Later on he wonders...

...whether there is some other nervous substrate in us, apart from the cerebrum, that can think and perceive, or whether the psychic processes that go on in us during loss of consciousness are synchronistic phenomena, i.e., events which have no causal connection with organic processes.[2]

This comment is interesting in the context of growing scientific awareness that there are neurons throughout the body, and his example of the "ganglionic system" of Bees, but he also says that we shouldn't "reject out of hand" the notion that psychic phenomenon that have no causal connection with organic phenomenon".[3]

I don't think Jung gets anywhere near an equivalent to The Fabric of Consciousness here. The closest he gets is referring to a "a pattern that exists from all eternity, repeats itself sporadically, and is not derivable from any known antecedents."[4]

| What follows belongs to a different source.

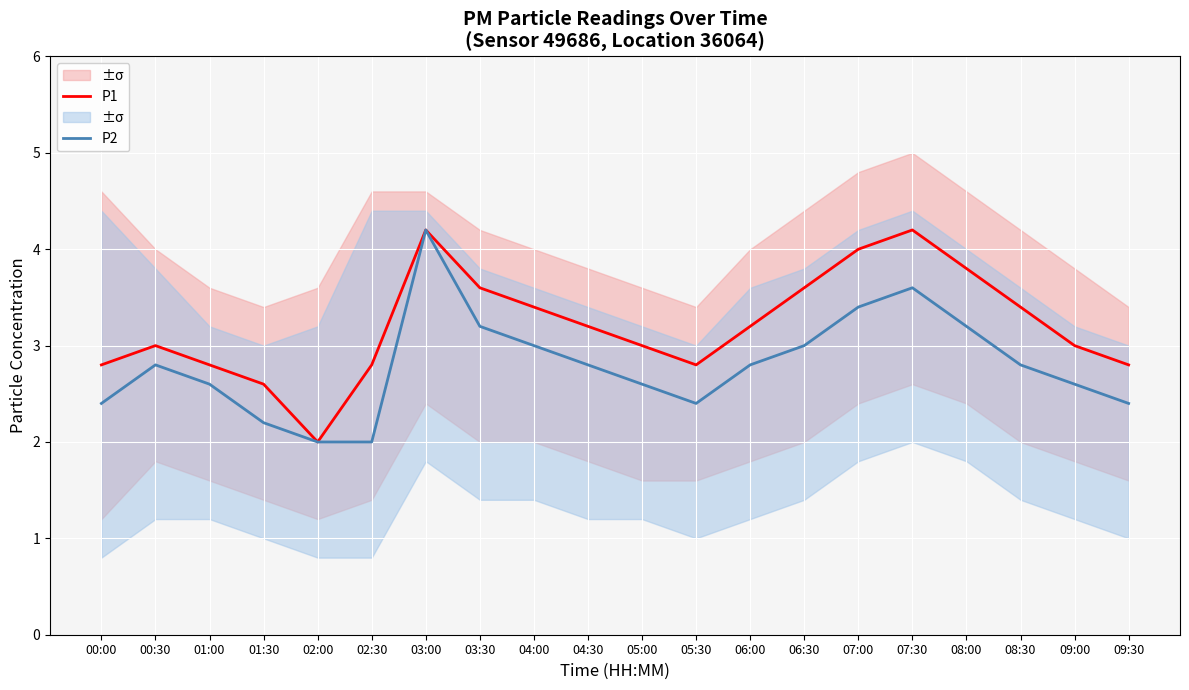

In P1, how many points are higher than both neighbors (excluding endpoints)?

3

What is this "pattern" that Jung is referring to I wonder....


Referencess

  1. Jung, C. G.. Synchronicity: An Acausal Connecting Principle. (From Vol. 8. of the Collected Works of C. G. Jung) (Jung Extracts) (p. 90). Princeton University Press. Kindle Edition.
  2. Jung, C. G.. Synchronicity: An Acausal Connecting Principle. (From Vol. 8. of the Collected Works of C. G. Jung) (Jung Extracts) (p. 93). Princeton University Press. Kindle Edition.
  3. Ibid.
  4. Jung, C. G.. Synchronicity: An Acausal Connecting Principle. (From Vol. 8. of the Collected Works of C. G. Jung) (Jung Extracts) (p. 102). Princeton University Press. Kindle Edition.